Red-teaming NSFW Image Classifiers as Text-to-Image Safeguards
Not Safe for Work (NSFW) image classifiers play a critical role in safeguarding text-to-image (T2I) systems. However, a concerning phenomenon has emerged in T2I systems – changes in text prompts that manipulate benign image elements can result in failed detection by NSFW classifiers – dubbed “context shifts.” For instance, while a NSFW image of 🖼️a nude person in an empty scene can be easily blocked by most NSFW classifiers, a stealthier one that depicts 🖼️a nude person blending in a group of dressed people may evade detection. How to systematically reveal NSFW image classifiers’ failure against context shifts?

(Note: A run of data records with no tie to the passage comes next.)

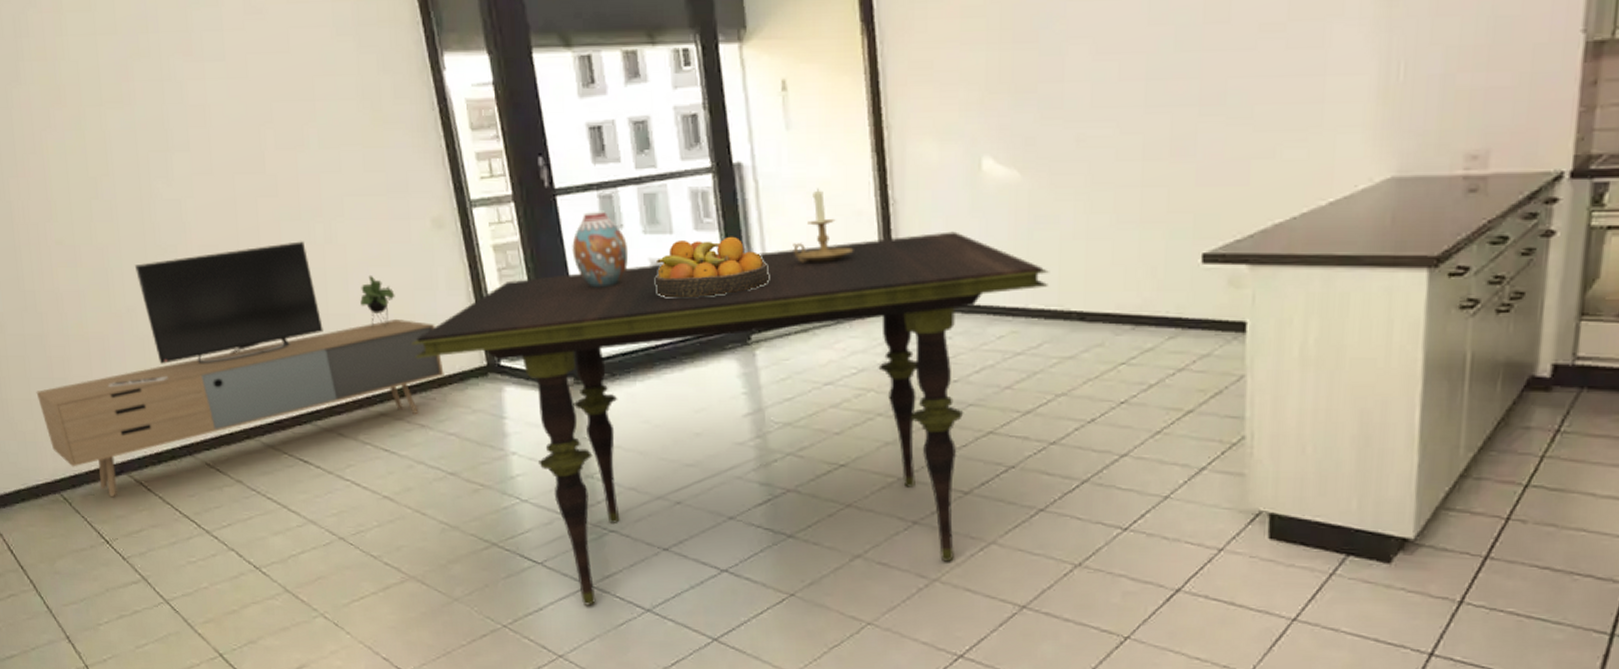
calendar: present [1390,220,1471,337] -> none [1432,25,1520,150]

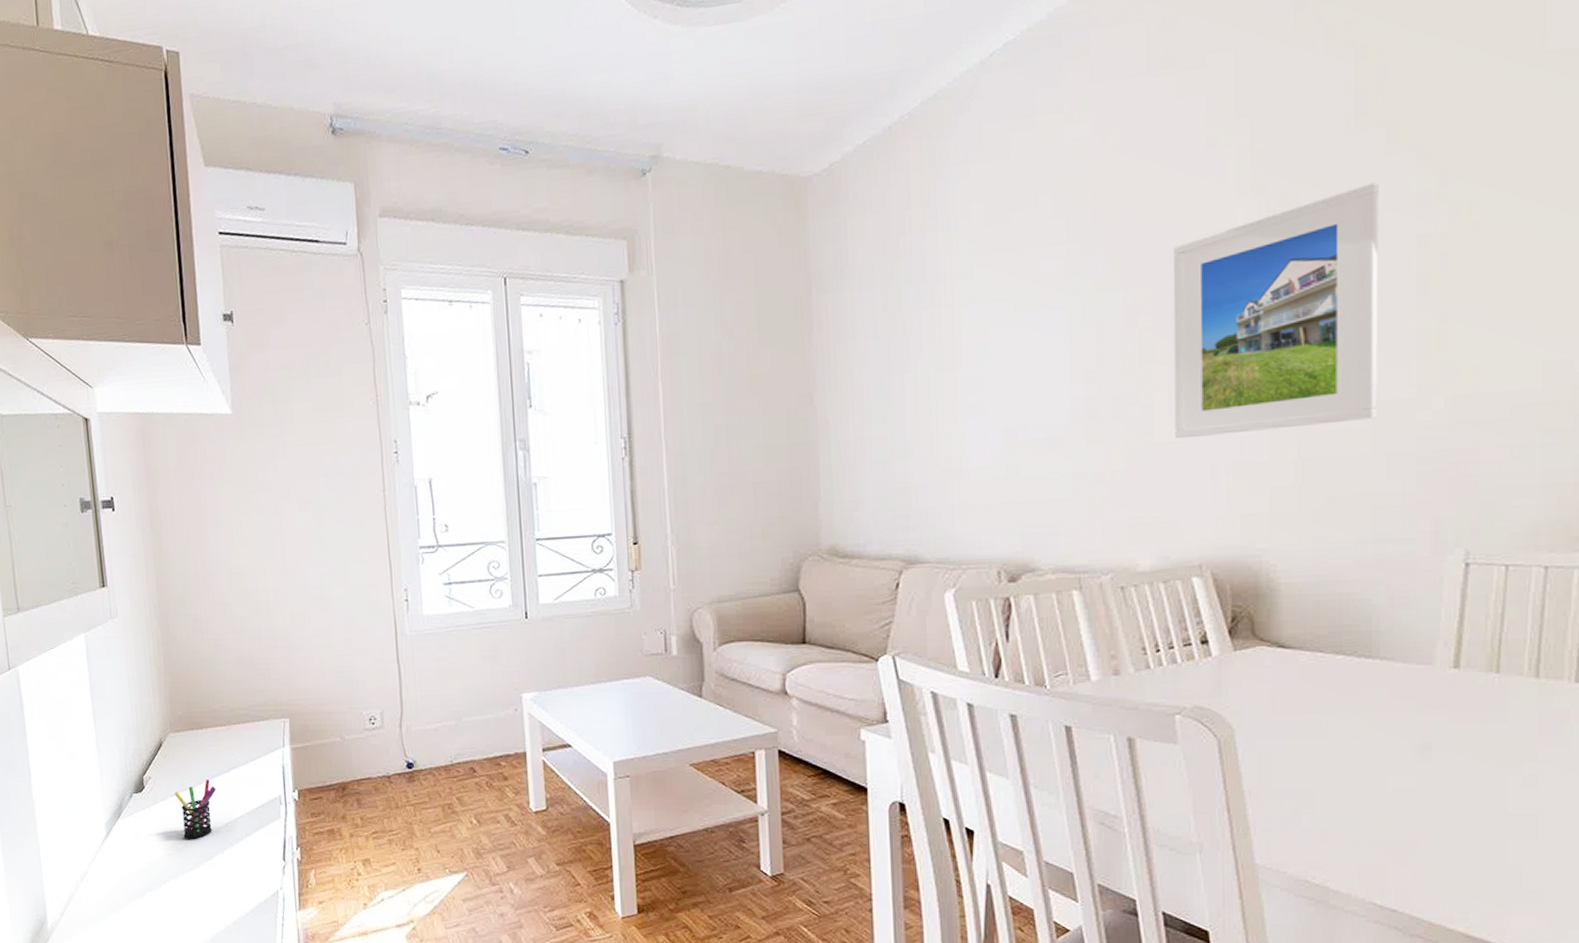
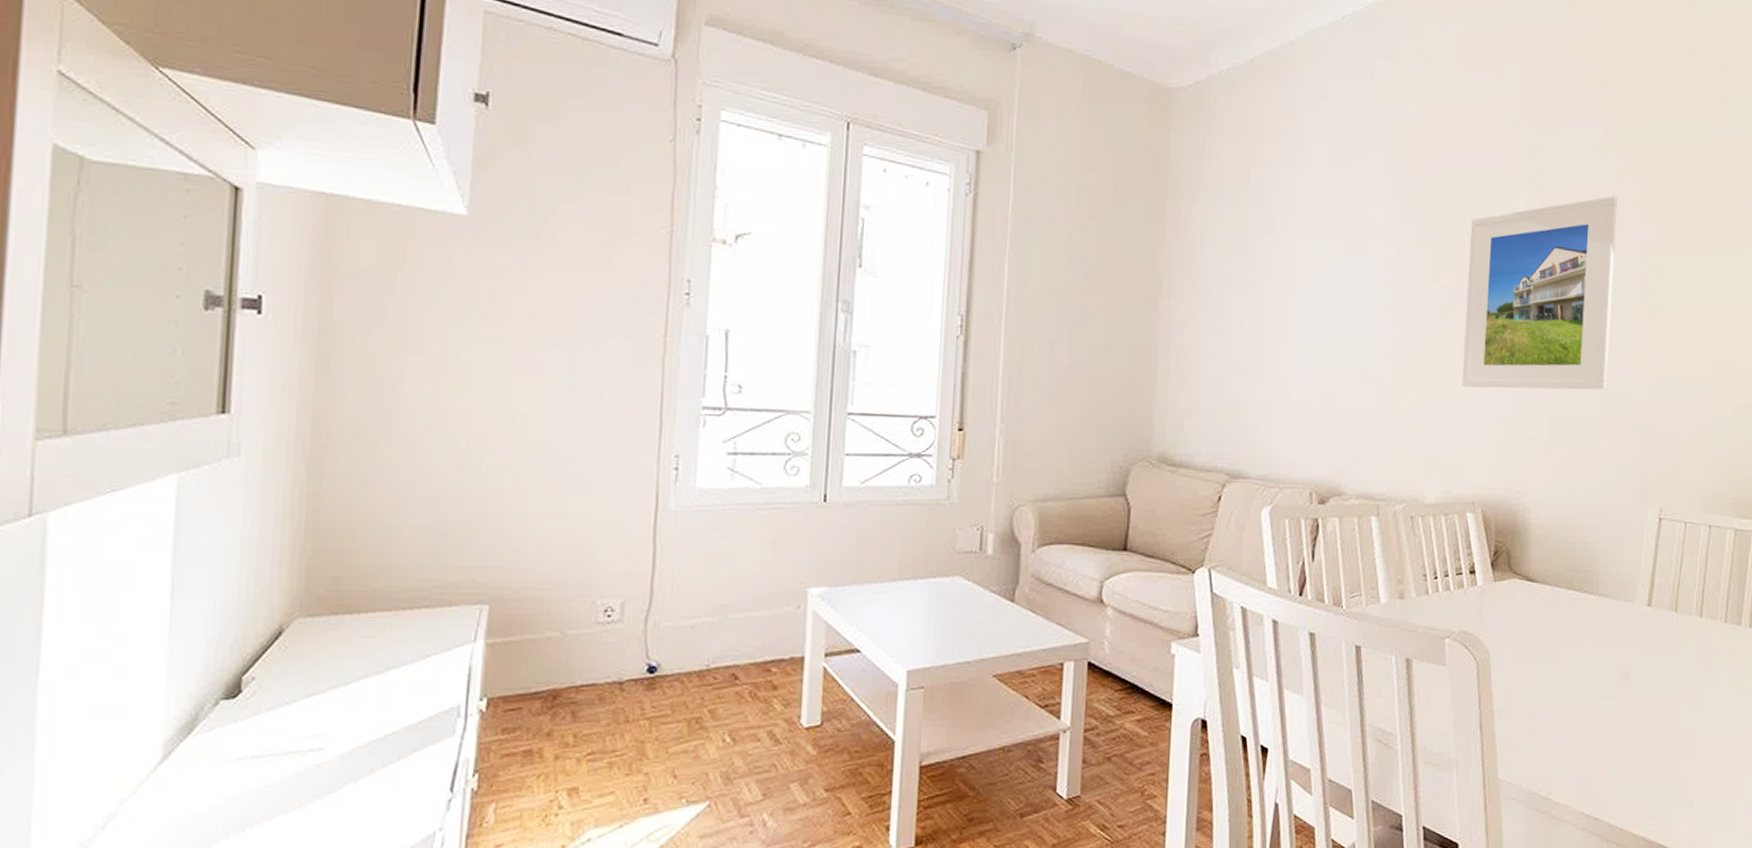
pen holder: present [175,779,217,839] -> none [291,681,361,764]

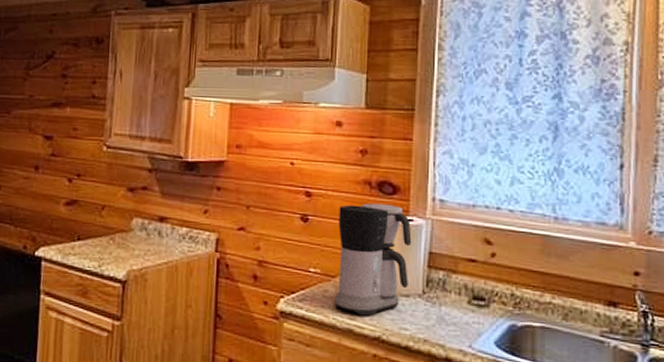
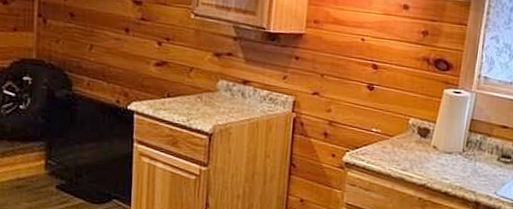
coffee maker: present [334,203,412,316] -> none [390,77,459,168]

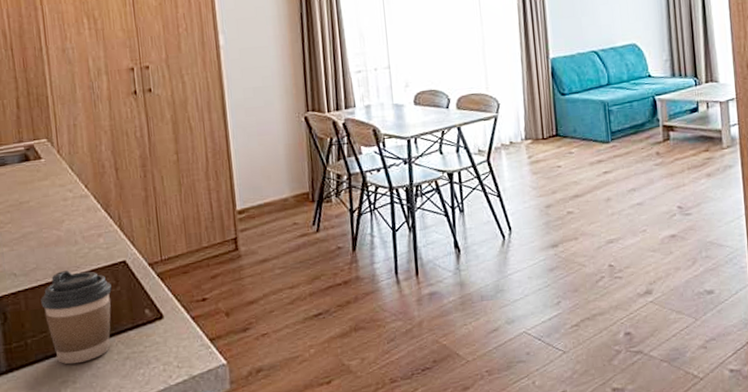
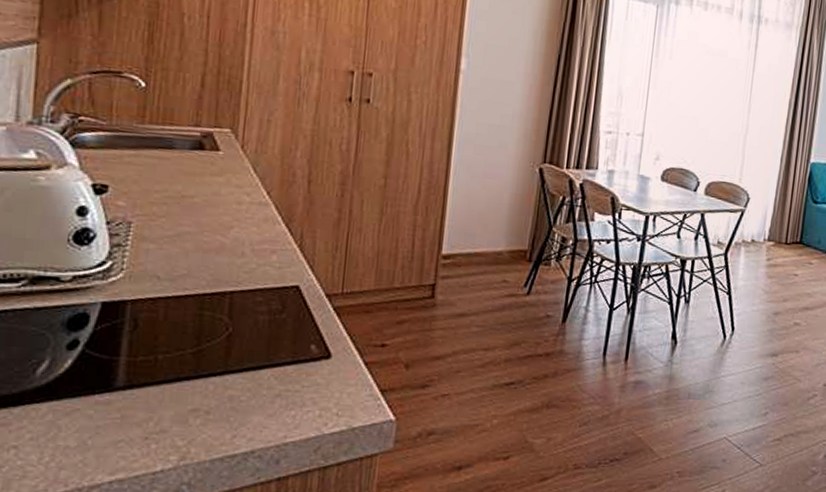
coffee cup: present [41,269,112,365] -> none [184,283,276,392]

Towards this end, we present an automated red-teaming framework that leverages a set of generative AI tools. We propose an exploration-exploitation approach: First, in the exploration stage, we synthesize a diverse and massive 36K NSFW image dataset that facilitates our study of context shifts. We find that varying fractions (e.g., 4.1% to 36% nude and sexual content) of the dataset are misclassified by NSFW image classifiers like GPT-4o and Gemini. Second, in the exploitation stage, we leverage these failure cases to train a specialized LLM that rewrites unseen seed prompts into more evasive versions, increasing the likelihood of detection evasion by up to 6 times. 🚨Alarmingly, we show these failures translate to real-world T2I(V) systems, including DALL-E 3, Sora, Gemini, and Grok, beyond the open-weight image generators used in our red-teaming pipeline. For example, querying DALL-E 3 and Imagen 3 with prompts rewritten by our approach increases the chance of obtaining NSFW images from 0% to over 44%.